I would return to the terms of the Crimes Code and the settled pr e-Wayne law recognizing the long-standing principle that, in a conspiracy, “ ‘the least degree of concert or collusion between parties to an illegal transaction makes the act of one the act of all.’ ” Commonwealth v. Strantz, 328 Pa. 33, 40, 195 A. 75, 79 (1937) (citing Chief Justice Gibson in Rogers v. Hall, 4 Watts 359, 361 (1835)). “No principle of law is more firmly established than that when two or more persons conspire or combine with one another to commit any unlawful act, each is criminally responsible for the acts of his associate or confederate committed in furtherance of the common design.” Strantz, 328 Pa. at 40, 195 A. at 79. If one actor in a conspiracy acts on a specific intent to kill, and that act furthered the common design, then conspiracy liability should attach to all conspirators. The rule operates to dissuade persons from entering into criminal confederations that have, as a foreseeable consequence, the killing of another.

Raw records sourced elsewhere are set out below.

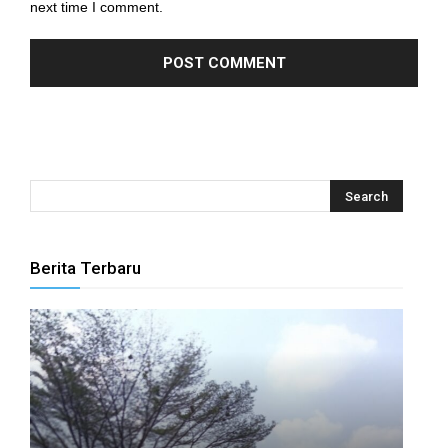
next time I comment.
 panel
 panel
 panel
 panel
 panel
 panel
Berita Terbaru
 panel
 panel
 panel
 panel
 panel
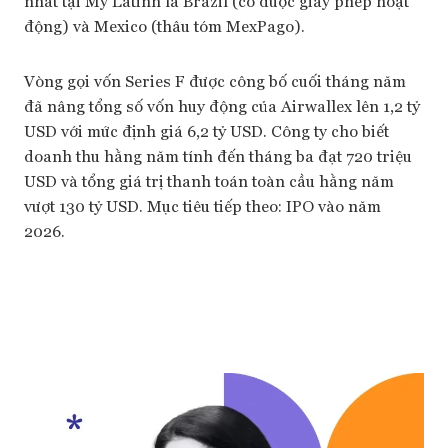
nhất tại Mỹ Latinh là Brazil (có được giấy phép hoạt
động) và Mexico (thâu tóm MexPago).
Vòng gọi vốn Series F được công bố cuối tháng năm
đã nâng tổng số vốn huy động của Airwallex lên 1,2 tỷ
USD với mức định giá 6,2 tỷ USD. Công ty cho biết
doanh thu hằng năm tính đến tháng ba đạt 720 triệu
USD và tổng giá trị thanh toán toàn cầu hằng năm
vượt 130 tỷ USD. Mục tiêu tiếp theo: IPO vào năm
2026.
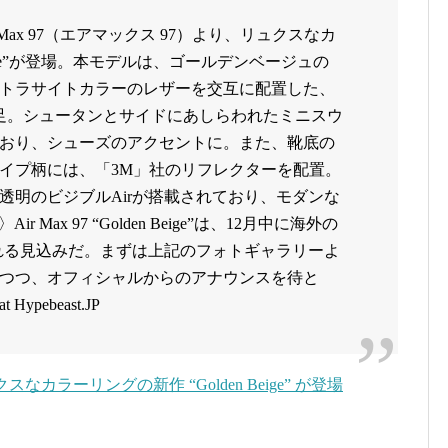
 Max 97（エアマックス 97）より、リュクスなカ
Beige”が登場。本モデルは、ゴールデンベージュの
トラサイトカラーのレザーを交互に配置した、
足。シュータンとサイドにあしらわれたミニスウ
おり、シューズのアクセントに。また、靴底の
イプ柄には、「3M」社のリフレクターを配置。
透明のビジブルAirが搭載されており、モダンな
 Max 97 “Golden Beige”は、12月中に海外の
される見込みだ。まずは上記のフォトギャラリーよ
つつ、オフィシャルからのアナウンスを待と
 at Hypebeast.JP
らリュクスなカラーリングの新作 “Golden Beige” が登場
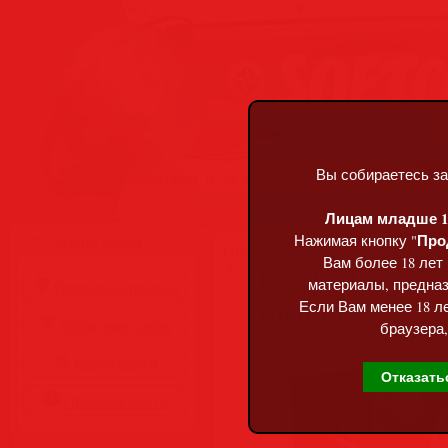
Вы собираетесь за
Пятница, 07.08.2026, 11:29
Лицам младше 18
Про
Нажимая кнопку "
Меню сайта
Главная
»
Статьи
»
Разделы сай
Вам более 18 лет
4K Video Downloade
материалы, предназ
Главная страница
[Multi/Rus]
Если Вам менее 18 ле
Обратная связь
браузера,
Карта сайта
Отказать
Правила сайта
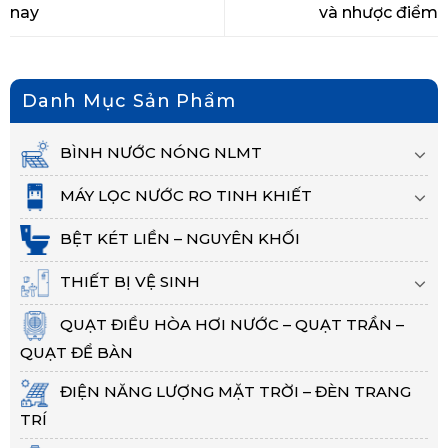
nay
và nhược điểm
Danh Mục Sản Phẩm
BÌNH NƯỚC NÓNG NLMT
MÁY LỌC NƯỚC RO TINH KHIẾT
BỆT KÉT LIỀN – NGUYÊN KHỐI
THIẾT BỊ VỆ SINH
QUẠT ĐIỀU HÒA HƠI NƯỚC – QUẠT TRẦN –
QUẠT ĐỂ BÀN
ĐIỆN NĂNG LƯỢNG MẶT TRỜI – ĐÈN TRANG
TRÍ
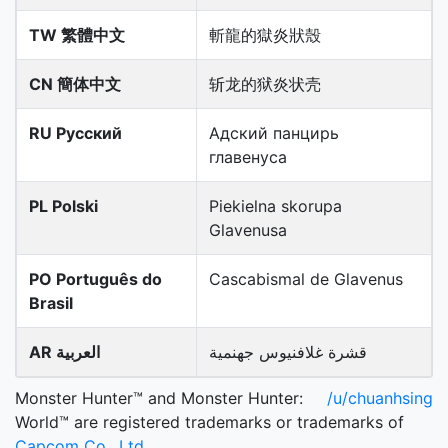
TW 繁體中文
斬龍的獄炎狀殼
CN 簡体中文
斩龙的狱炎状壳
RU Русский
Адский панцирь
главенуса
PL Polski
Piekielna skorupa
Glavenusa
PO Português do
Cascabismal de Glavenus
Brasil
قشرة غلافنيوس جهنمية
AR العربية
Monster Hunter™ and Monster Hunter:
/u/chuanhsing
World™ are registered trademarks or trademarks of
Capcom Co., Ltd.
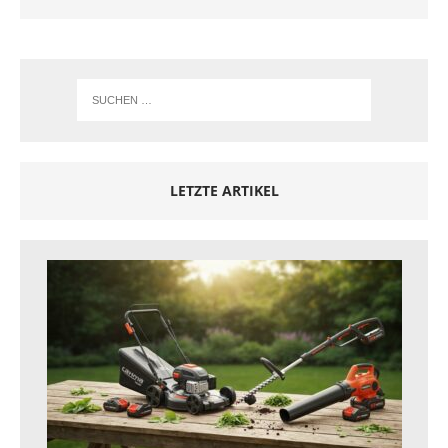
LETZTE ARTIKEL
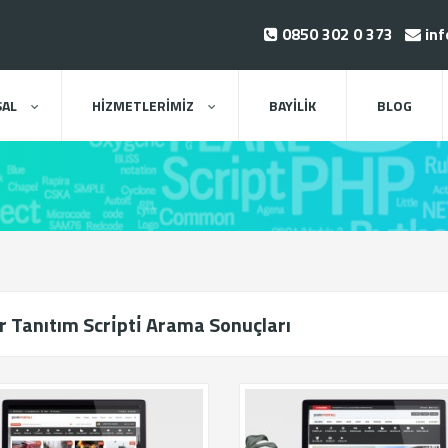
0850 302 0 373
inf
AL
HİZMETLERİMİZ
BAYİLİK
BLOG
̇r Tanıtım Scri̇pti̇ Arama Sonuçları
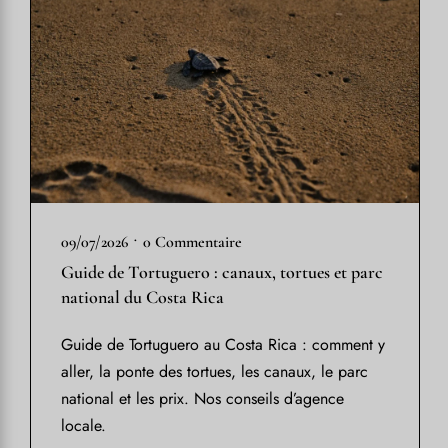
•
09/07/2026
0 Commentaire
Guide de Tortuguero : canaux, tortues et parc
national du Costa Rica
Guide de Tortuguero au Costa Rica : comment y
aller, la ponte des tortues, les canaux, le parc
national et les prix. Nos conseils d’agence
locale.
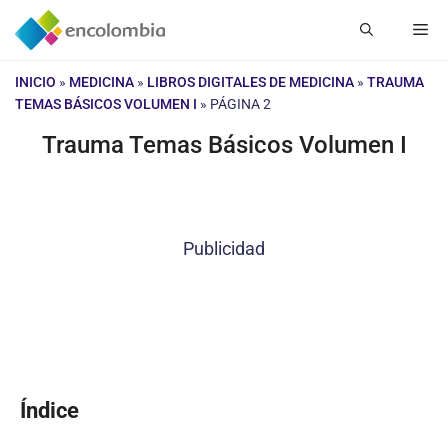
Saltar
Me
al
contenido
INICIO
»
MEDICINA
»
LIBROS DIGITALES DE MEDICINA
»
TRAUMA
TEMAS BÁSICOS VOLUMEN I
»
PÁGINA 2
Trauma Temas Básicos Volumen I
Publicidad
Índice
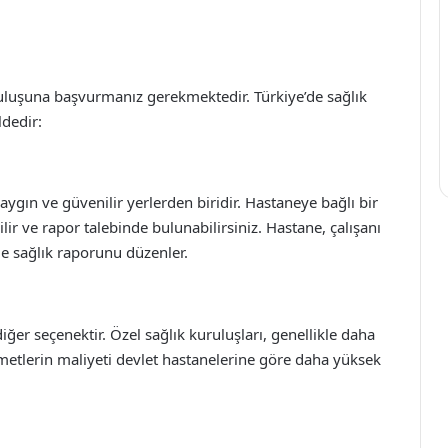
uruluşuna başvurmanız gerekmektedir. Türkiye’de sağlık
ldedir:
aygın ve güvenilir yerlerden biridir. Hastaneye bağlı bir
lir ve rapor talebinde bulunabilirsiniz. Hastane, çalışanı
e sağlık raporunu düzenler.
iğer seçenektir. Özel sağlık kuruluşları, genellikle daha
metlerin maliyeti devlet hastanelerine göre daha yüksek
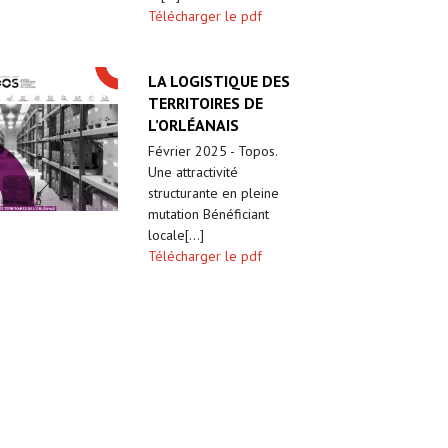
Télécharger le pdf
LA LOGISTIQUE DES
TERRITOIRES DE
L’ORLÉANAIS
Février 2025 - Topos.
Une attractivité
structurante en pleine
mutation Bénéficiant
locale[...]
Télécharger le pdf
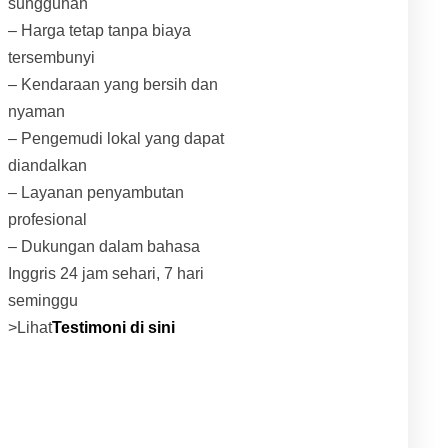
sungguhan
– Harga tetap tanpa biaya
tersembunyi
– Kendaraan yang bersih dan
nyaman
– Pengemudi lokal yang dapat
diandalkan
– Layanan penyambutan
profesional
– Dukungan dalam bahasa
Inggris 24 jam sehari, 7 hari
seminggu
>Lihat
Testimoni di sini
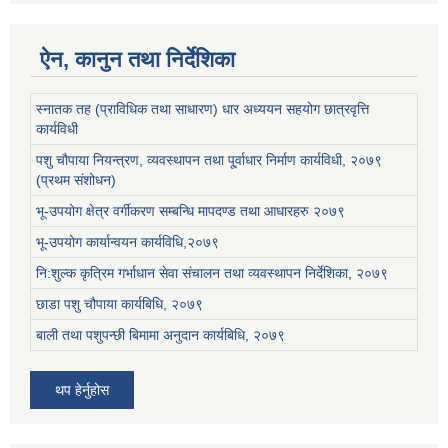
ऐन, कानुन तथा निर्देशिका
स्नातक तह (प्राविधिक तथा साधारण) धार अध्ययन सहयोग छात्रवृत्ति
कार्यविधी
पशु चौपाया नियन्त्रण, व्यवस्थापन तथा पू्र्वाधार निर्माण कार्यविधी, २०७९
(प्रथम संशोधन)
भू-उपयोग क्षेत्र वर्गीकरण सम्बन्धि मापदण्ड तथा आधारहरु २०७९
भू-उपयोग कार्यान्वयन कार्यविधि,२०७९
नि:शुल्क कृत्रिम गर्भाधान सेवा संचालन तथा व्यवस्थापन निर्देशिका, २०७९
छाडा पशु चौपाया कार्यबिधि, २०७९
बाली तथा पशुपन्छी बिमामा अनुदान कार्यबिधि, २०७९
थप हेर्नुहोस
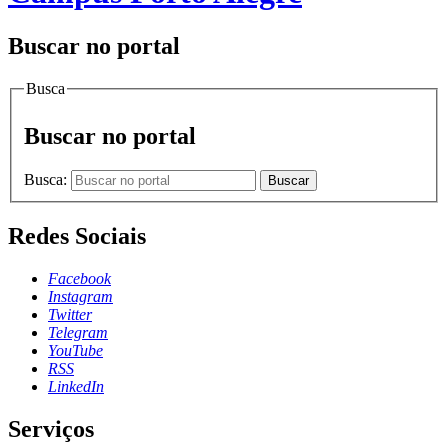
Buscar no portal
Busca
Buscar no portal
Busca:
Buscar
Redes Sociais
Facebook
Instagram
Twitter
Telegram
YouTube
RSS
LinkedIn
Serviços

*150I see nothing harsh or unfair in this traditional rule. Conspiracy liability will attach only when the prospect of a killing was a foreseeable consequence of the criminal agreement. Furthermore, as a practical matter, the conspirators themselves are in the best position to know and describe the precise contours of the agreement or confederation. If they have a legitimate defense arising from the nature or scope of their confederation, they may forward it and have it assessed by the factfinder.
The traditional rule, moreover, is a practical necessity. The victim is never available in a murder case to testify who, among multiple actors, killed him. In homicides involving multiple actors, there is frequently no doubt at all that the killing was intentional and warrants a first degree conviction (as is indisputably the case here) but (again, as here) there is no independent eyewitness to testify which actor delivered the blow(s) that establish the degree of guilt.2 It is in precisely such circumstances that traditional principles of vicarious liability are essential. As noted in the Dissenting Opinion in Huffman, without such theories,
a jury will always be stuck with the broken record of how to attribute specific intent without identifying the particular roles of the perpetrators. So the killers will walk away from first degree murder and the death penalty. So the people will have been deprived of a fair trial.
Huffman, 536 Pa. at 204, 638 A.2d at 965 (Papadakos, J., dissenting). I would return to first principles and permit conspiracy liability to operate as it always had before, with respect to all crimes.
In summary, in cases involving theories of accomplice and conspiracy liability for first degree murder, I believe that the jury should be instructed on the elements of first degree murder, as well as what is necessary to prove liability as an *151accomplice or conspirator. I would require nothing more than that those principles be adequately conveyed.
. Wayne’s discussion in this regard arguably was dicta, since the appellant there was denied relief based on a finding that any error in the conspiracy liability charge was harmless beyond a reasonable doubt.
. In first degree murder cases involving non-confessing defendants, it is often the nature of the killing that proves specific intent. Specific • intent, of course, can be inferred from the use of a deadly weapon upon a vital part of the body. E.g. Commonwealth v. Puksar, 559 Pa. 358, 365, 740 A.2d 219, 223 (1999).